Task objective: Output exactly, and only, the lines below from the one with "left knee: (80, 112)" down to the one with "right ear: (691, 279)". Include both end lines and no pictures.

━━━ Input data

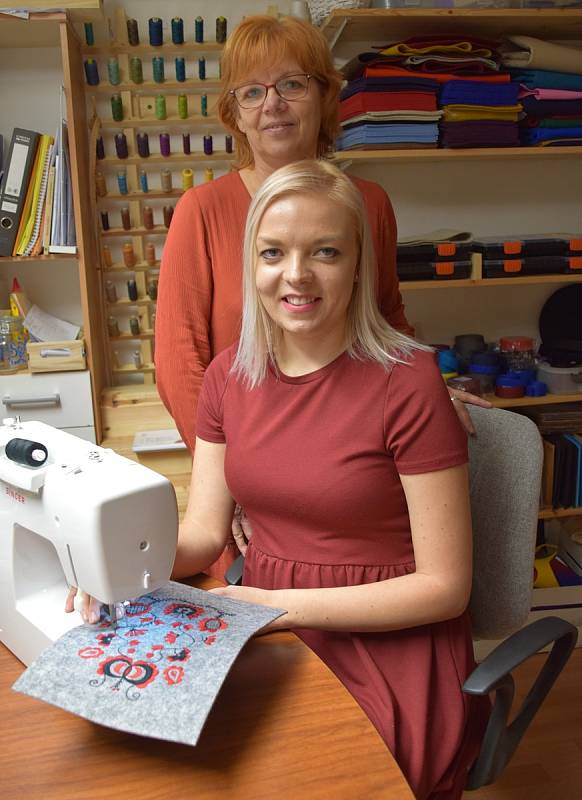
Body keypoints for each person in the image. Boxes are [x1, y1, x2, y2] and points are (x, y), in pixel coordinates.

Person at [174, 159, 490, 800]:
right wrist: (114, 567)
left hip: (390, 642)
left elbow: (445, 587)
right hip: (270, 627)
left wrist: (275, 609)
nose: (296, 274)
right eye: (273, 252)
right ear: (251, 264)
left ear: (357, 265)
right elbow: (205, 533)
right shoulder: (227, 376)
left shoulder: (409, 383)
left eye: (324, 251)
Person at [155, 14, 489, 576]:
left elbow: (386, 319)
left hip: (350, 484)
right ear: (233, 112)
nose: (273, 104)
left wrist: (430, 393)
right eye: (252, 91)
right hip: (249, 484)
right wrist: (236, 479)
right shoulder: (202, 211)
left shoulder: (369, 202)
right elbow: (179, 363)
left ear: (323, 97)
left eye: (292, 84)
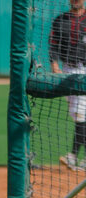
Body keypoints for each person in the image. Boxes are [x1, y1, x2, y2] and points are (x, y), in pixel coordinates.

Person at [49, 0, 86, 171]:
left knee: (80, 112)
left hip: (84, 69)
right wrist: (54, 65)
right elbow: (53, 45)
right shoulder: (60, 20)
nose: (76, 0)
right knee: (76, 113)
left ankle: (72, 156)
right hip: (67, 70)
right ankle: (77, 157)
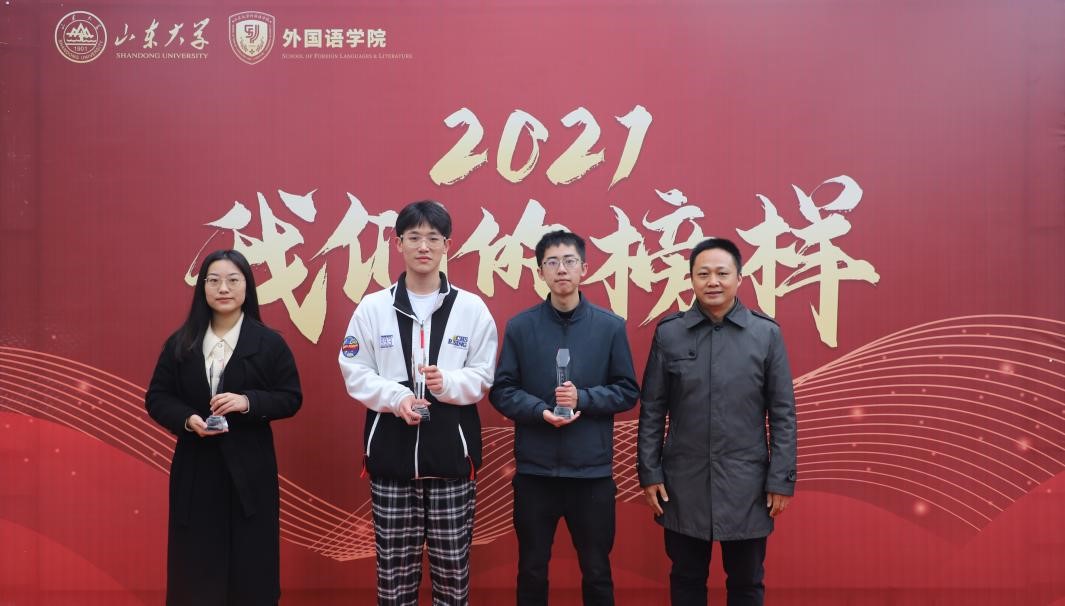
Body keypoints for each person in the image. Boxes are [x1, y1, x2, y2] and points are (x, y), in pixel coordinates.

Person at [338, 200, 498, 606]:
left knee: (453, 576)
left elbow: (483, 374)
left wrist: (448, 383)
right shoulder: (373, 308)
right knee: (393, 578)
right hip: (391, 460)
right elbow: (354, 369)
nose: (423, 246)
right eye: (414, 238)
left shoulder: (471, 309)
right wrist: (397, 397)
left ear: (447, 245)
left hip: (451, 461)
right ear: (398, 244)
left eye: (433, 238)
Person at [637, 237, 797, 606]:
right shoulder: (670, 333)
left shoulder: (765, 334)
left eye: (722, 273)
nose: (713, 282)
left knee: (747, 582)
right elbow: (652, 409)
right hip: (683, 483)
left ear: (739, 278)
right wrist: (649, 472)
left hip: (747, 485)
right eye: (703, 274)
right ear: (691, 279)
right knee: (686, 579)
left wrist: (781, 479)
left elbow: (783, 413)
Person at [490, 230, 639, 606]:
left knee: (597, 571)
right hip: (535, 474)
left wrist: (583, 399)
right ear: (540, 271)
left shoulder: (609, 326)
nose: (561, 270)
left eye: (569, 261)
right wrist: (539, 411)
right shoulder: (521, 327)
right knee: (531, 570)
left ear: (584, 268)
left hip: (591, 475)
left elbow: (627, 390)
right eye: (552, 262)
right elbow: (502, 390)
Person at [146, 249, 303, 606]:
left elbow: (291, 397)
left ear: (247, 287)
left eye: (233, 280)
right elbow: (157, 397)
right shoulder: (181, 343)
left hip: (250, 474)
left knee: (252, 571)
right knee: (195, 572)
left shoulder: (269, 343)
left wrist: (248, 402)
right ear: (202, 287)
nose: (223, 289)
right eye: (214, 281)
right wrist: (188, 419)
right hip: (196, 471)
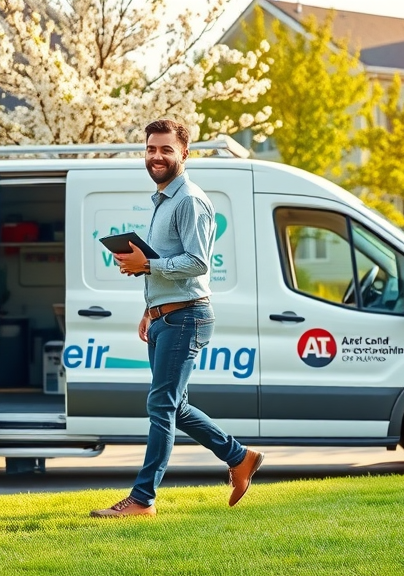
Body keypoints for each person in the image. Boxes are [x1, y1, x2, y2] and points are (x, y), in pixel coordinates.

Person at [90, 119, 264, 518]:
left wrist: (147, 264)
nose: (157, 156)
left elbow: (198, 262)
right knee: (175, 405)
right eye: (151, 149)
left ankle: (142, 499)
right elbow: (166, 263)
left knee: (161, 406)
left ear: (184, 153)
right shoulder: (163, 199)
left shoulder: (189, 200)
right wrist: (150, 308)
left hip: (188, 317)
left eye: (166, 149)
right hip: (166, 316)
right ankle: (240, 457)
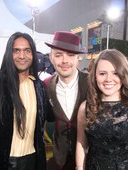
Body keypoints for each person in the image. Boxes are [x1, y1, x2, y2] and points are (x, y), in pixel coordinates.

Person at [0, 32, 51, 170]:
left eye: (27, 50)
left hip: (33, 162)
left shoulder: (39, 86)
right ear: (9, 54)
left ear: (33, 54)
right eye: (16, 50)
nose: (22, 56)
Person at [76, 49, 128, 170]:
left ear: (124, 75)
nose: (108, 79)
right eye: (102, 73)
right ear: (95, 76)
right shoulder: (85, 107)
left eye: (115, 73)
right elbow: (81, 144)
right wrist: (79, 167)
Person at [44, 31, 88, 170]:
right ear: (51, 57)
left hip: (89, 157)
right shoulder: (45, 85)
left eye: (70, 55)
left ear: (77, 58)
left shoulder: (92, 83)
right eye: (58, 55)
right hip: (59, 158)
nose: (65, 61)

━━━━━━

Output of the task:
left knee: (80, 112)
left hip: (84, 69)
right wrist: (54, 65)
right elbow: (53, 45)
right shoulder: (60, 20)
nose: (76, 0)
right knee: (76, 113)
left ankle: (72, 156)
right hip: (67, 70)
right ankle: (77, 157)
Body keypoints for each person in the image. Boxes are [x1, y1, x2, y2] and points are (x, y), in pixel coordinates.

Person at [338, 200, 498, 606]:
left knee: (453, 576)
left elbow: (483, 374)
left wrist: (448, 383)
right shoulder: (373, 308)
right knee: (393, 578)
right hip: (391, 460)
right elbow: (354, 369)
nose: (423, 246)
right eye: (414, 238)
left shoulder: (471, 309)
right wrist: (397, 397)
left ear: (447, 245)
left hip: (451, 461)
right ear: (398, 244)
left eye: (433, 238)
Person at [637, 237, 797, 606]:
right shoulder: (670, 333)
left shoulder: (765, 334)
left eye: (722, 273)
nose: (713, 282)
left knee: (747, 582)
right elbow: (652, 409)
right hip: (683, 483)
left ear: (739, 278)
right wrist: (649, 472)
left hip: (747, 485)
right eye: (703, 274)
right ear: (691, 279)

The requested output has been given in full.